RNAO president Angela Cooper Brathwaite with members at Queen's Park day.
New faces at RNAO’s biggest policy event of the year renew energy and boost excitement for change.
Queen’s Park Day 2019

While power changed hands at Queen’s Park in June of 2018, and a new Conservative government took the reins after 15 years of Liberal government, RNAO’s advocacy remains as passionate and as effective as ever.

That was evident at Queen’s Park Day on Feb. 21, when 160 RNs, NPs and nursing students visited the legislature to meet with more than 60 members of provincial parliament (MPP) from all parties whose leaders later spoke and answered questions.
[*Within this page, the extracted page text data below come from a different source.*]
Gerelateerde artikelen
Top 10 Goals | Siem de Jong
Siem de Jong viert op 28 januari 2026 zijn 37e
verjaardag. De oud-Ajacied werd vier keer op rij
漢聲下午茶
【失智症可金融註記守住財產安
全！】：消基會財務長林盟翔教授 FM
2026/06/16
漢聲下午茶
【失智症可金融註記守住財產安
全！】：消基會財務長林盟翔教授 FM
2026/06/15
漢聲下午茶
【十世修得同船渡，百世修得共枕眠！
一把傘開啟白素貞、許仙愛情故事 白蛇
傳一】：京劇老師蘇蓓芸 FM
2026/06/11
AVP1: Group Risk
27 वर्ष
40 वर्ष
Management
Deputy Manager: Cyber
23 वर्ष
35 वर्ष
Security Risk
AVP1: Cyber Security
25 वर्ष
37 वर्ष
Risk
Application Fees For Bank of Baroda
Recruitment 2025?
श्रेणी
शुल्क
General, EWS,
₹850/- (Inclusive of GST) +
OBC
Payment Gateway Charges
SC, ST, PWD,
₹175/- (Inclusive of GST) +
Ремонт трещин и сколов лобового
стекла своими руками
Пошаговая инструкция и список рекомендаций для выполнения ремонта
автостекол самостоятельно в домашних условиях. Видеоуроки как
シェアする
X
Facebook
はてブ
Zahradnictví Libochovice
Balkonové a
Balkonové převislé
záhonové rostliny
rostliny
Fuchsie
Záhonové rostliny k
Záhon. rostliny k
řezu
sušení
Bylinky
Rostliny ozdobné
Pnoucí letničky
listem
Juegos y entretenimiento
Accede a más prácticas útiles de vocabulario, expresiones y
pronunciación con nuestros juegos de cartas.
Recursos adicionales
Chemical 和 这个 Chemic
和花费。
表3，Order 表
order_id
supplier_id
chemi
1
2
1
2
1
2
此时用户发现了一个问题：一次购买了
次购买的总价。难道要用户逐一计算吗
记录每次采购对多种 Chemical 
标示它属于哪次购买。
The June 2018 election brought many new faces to an annual event that will celebrate two decades next year. Among them: Doug Downey, the Progressive Conservative MPP from Barrie-Springwater-Oro-Medonte, and parliamentary assistant to Finance Minister Vic Fedeli.

Downey’s mother was a nurse and he saw how hard she worked, he told RNAO assembly leaders Amanda Fountain, Cherie Durksen and Erika Fifield as the four talked of pressing needs in health care over breakfast.

Residents in long-term care (LTC), the nurses said, sometimes go to hospital and incur the risk of a transfer because lab services in LTC are often only offered a couple of days a week. “I’d like to be able to care for them at their (nursing) home,” said Fountain, president of RNAO’s South Simcoe Chapter.

There simply isn’t enough staffing to toilet residents regularly, an assault to their dignity and a trigger for aggressive behaviour that hurts patients, staff, and the bottom line, said Durksen, South Simcoe’s communications executive network officer (ENO).

Conservative MPP Doug Downey, parliamentary assistant to Finance Minister Vic Fedeli, meets for breakfast with long-term care RNs (from left) Amanda Fountain, Cherie Durksen and Erika Fifield.